En tout cas, je suis devenu un inconditionnel   :Very Happy: 

----------

## tdyp

 :Sad:  il est vrai que c est desolant de vouloir s engager dans une nouvelle distrib et de s apercevoir que l on doive se "coltiner" une sacree doc. mais comme cela a deja ete dit, elle est primordial pour le debut afin de savoir ou l on mets les pieds. ceci est tout a fait normal puisque la gentoo utilise le meme principe qu un linux from scratch. donc l installer sans guide c est un echec a coup sur. dommage que tu n aies pas eu le courage de t y mettre. a part pour un poste je ne suis pas decu de mon choix.

au plaisir de te revoir qd meme  :Wink: 

----------

## loopx

t1, comment que vous êtes pas cool  :Surprised: 

vous avez fait fuir un nouveau !!!!!!!! c'est malin ...

fin bon, jdis ca, jdis rien ...

EDIT: pour vous faire un peu chier, j'ai jamais lu la doc (a par l'install rapide, sinon j'aurais jamais réussis), le reste, c'est de la recherche et du forum. 

Qu'on ne me dise pas de lire la doc à mon prochain post, j'aide volontier tout le monde et je cherche avant de demander  :Wink: 

----------

## boozo

 *vonstorm wrote:*   

> Bonsoir à tou(te)s,
> 
> Comme le titre le dit, j'aimerais installer Gentoo.
> 
> Pour ce faire, j'ai chargé et imprimé le manuel d'installation qui est ENORME...
> ...

 

Bonjour, bienvenue sur gentoo et sur le forum fr   :Smile: 

La documentation est énorme en effet mais elle a un double usage : elle te permettra d'installer une gentoo sans trop comprendre les subtilités au début et d'y trouver son compte par la suite cad de te prendre des leçons en bonne et due forme quand tu commencera à vouloir faire des effets de styles en croyant avoir tout compris... j'en parle de plusieurs honteuses expériences - et a venir à n'en pas douter (sic!)

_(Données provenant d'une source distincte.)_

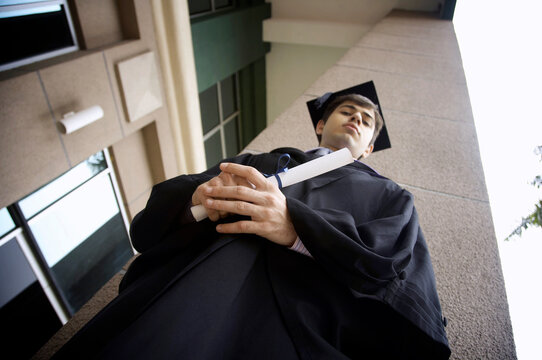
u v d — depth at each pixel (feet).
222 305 2.16
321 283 2.54
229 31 25.23
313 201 3.00
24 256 14.03
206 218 2.97
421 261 2.90
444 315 3.87
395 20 20.34
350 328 2.49
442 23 19.39
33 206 13.69
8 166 11.50
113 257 18.84
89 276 17.69
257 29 27.96
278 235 2.58
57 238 15.20
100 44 14.35
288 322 2.27
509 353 3.48
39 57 12.36
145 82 16.07
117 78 14.67
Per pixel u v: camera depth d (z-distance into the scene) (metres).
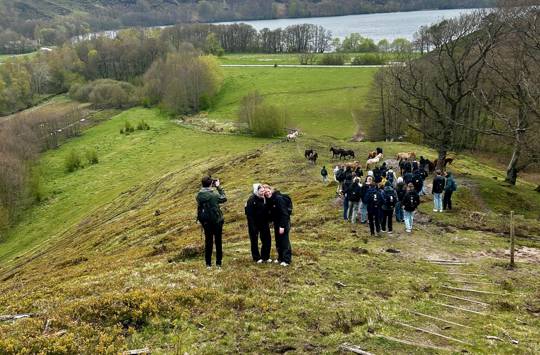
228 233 28.38
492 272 19.48
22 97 164.00
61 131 124.88
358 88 132.38
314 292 15.84
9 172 80.81
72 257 39.72
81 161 104.19
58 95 177.75
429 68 67.94
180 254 21.45
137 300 14.22
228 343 12.23
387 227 27.00
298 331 12.92
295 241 23.97
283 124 108.75
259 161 64.25
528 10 43.75
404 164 40.44
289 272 17.75
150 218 45.91
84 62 191.88
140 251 29.39
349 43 190.75
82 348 11.98
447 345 12.54
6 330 13.22
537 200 40.44
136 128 127.06
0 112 154.00
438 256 21.86
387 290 16.75
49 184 92.31
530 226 27.56
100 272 22.16
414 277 18.48
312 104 123.00
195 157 94.25
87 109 154.38
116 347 11.98
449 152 69.81
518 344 12.64
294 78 150.25
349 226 27.50
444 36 50.00
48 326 13.23
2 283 36.03
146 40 197.75
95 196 79.94
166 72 153.00
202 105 139.25
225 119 125.38
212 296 15.00
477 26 49.19
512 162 48.78
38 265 43.53
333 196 36.34
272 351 11.86
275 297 15.23
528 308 15.52
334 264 19.50
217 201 17.89
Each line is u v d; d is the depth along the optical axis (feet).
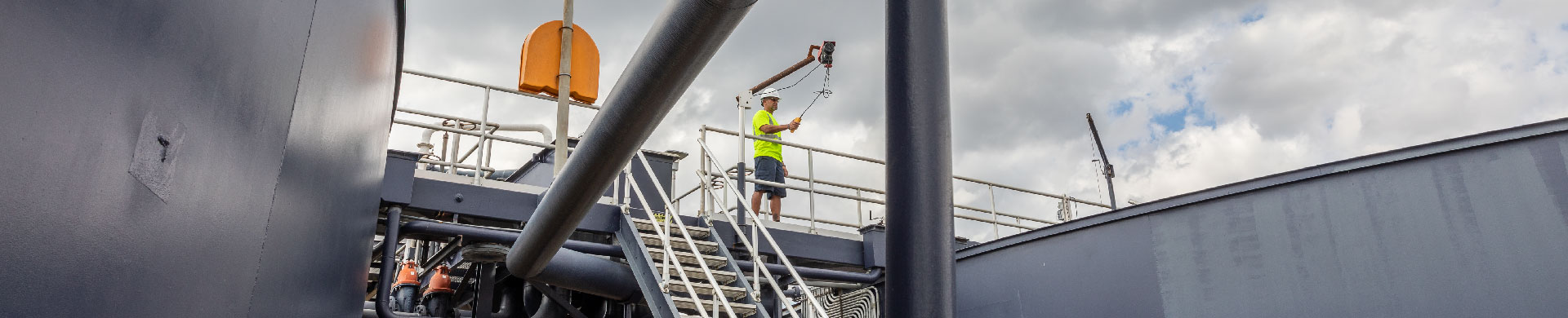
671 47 9.93
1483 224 25.34
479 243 33.37
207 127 7.18
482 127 34.19
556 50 27.53
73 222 5.25
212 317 8.22
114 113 5.58
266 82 8.58
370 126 17.97
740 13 9.24
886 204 6.91
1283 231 28.96
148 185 6.23
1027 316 35.14
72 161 5.16
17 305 4.72
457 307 39.50
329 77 11.71
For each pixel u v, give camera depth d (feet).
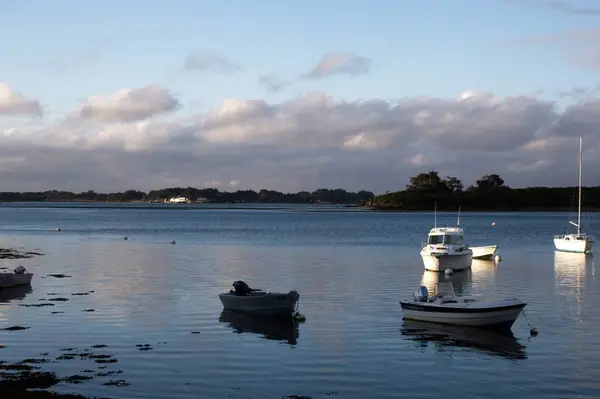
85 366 70.44
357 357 75.20
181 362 72.64
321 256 196.85
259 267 164.66
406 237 297.74
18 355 74.54
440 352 77.30
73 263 174.29
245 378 67.31
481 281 140.87
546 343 81.51
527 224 489.67
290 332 87.45
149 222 495.41
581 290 126.31
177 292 120.78
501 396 62.39
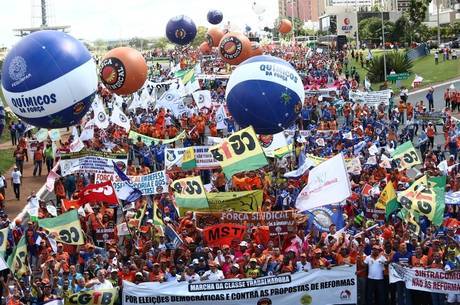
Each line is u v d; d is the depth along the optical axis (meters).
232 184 30.11
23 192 38.34
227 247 20.91
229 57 68.00
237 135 27.02
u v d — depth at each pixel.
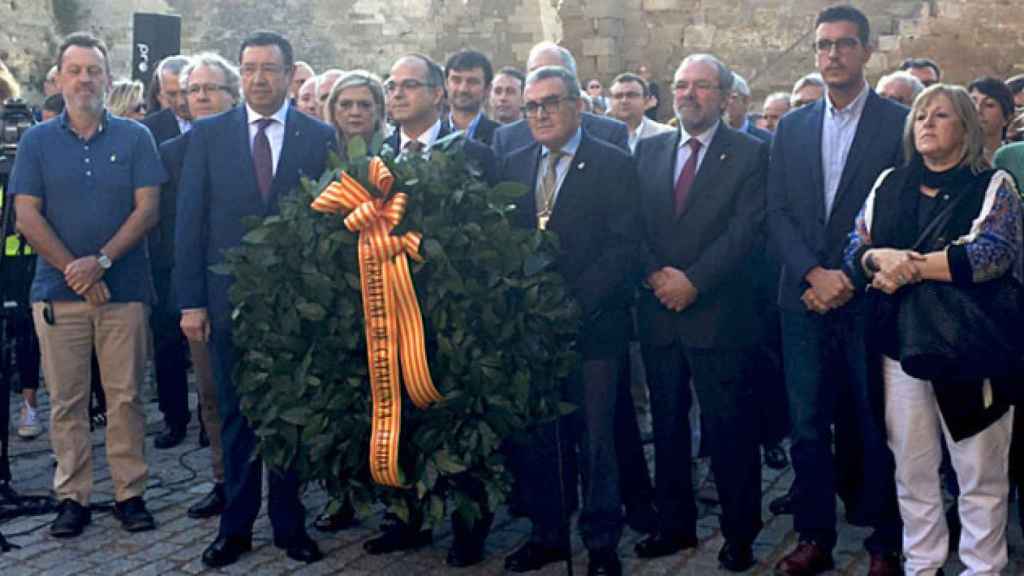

Même si cela ne te sautera pas au yeux dessuite, tu t'appercevra qu'a l'usage celle-ci est extrèmement bien bien contruite car elle répond aux questions par degré de connaissance sur un problème donné. Ainsi, novices ou vieux briscards s'y réfèrent de façon unanime ou comme juge de paix lorsque cela est nécessaire tel que le ferait l'assemblage hétéroclite d'un dictionnaire, contenant les briques de base, d'un traité de réthorique pour les règles de l'Art et d'une carte de navigateur du temps de la navigation à voiles pour éviter les écueils et bancs de sables en terres inconnues. L'Art et la manière.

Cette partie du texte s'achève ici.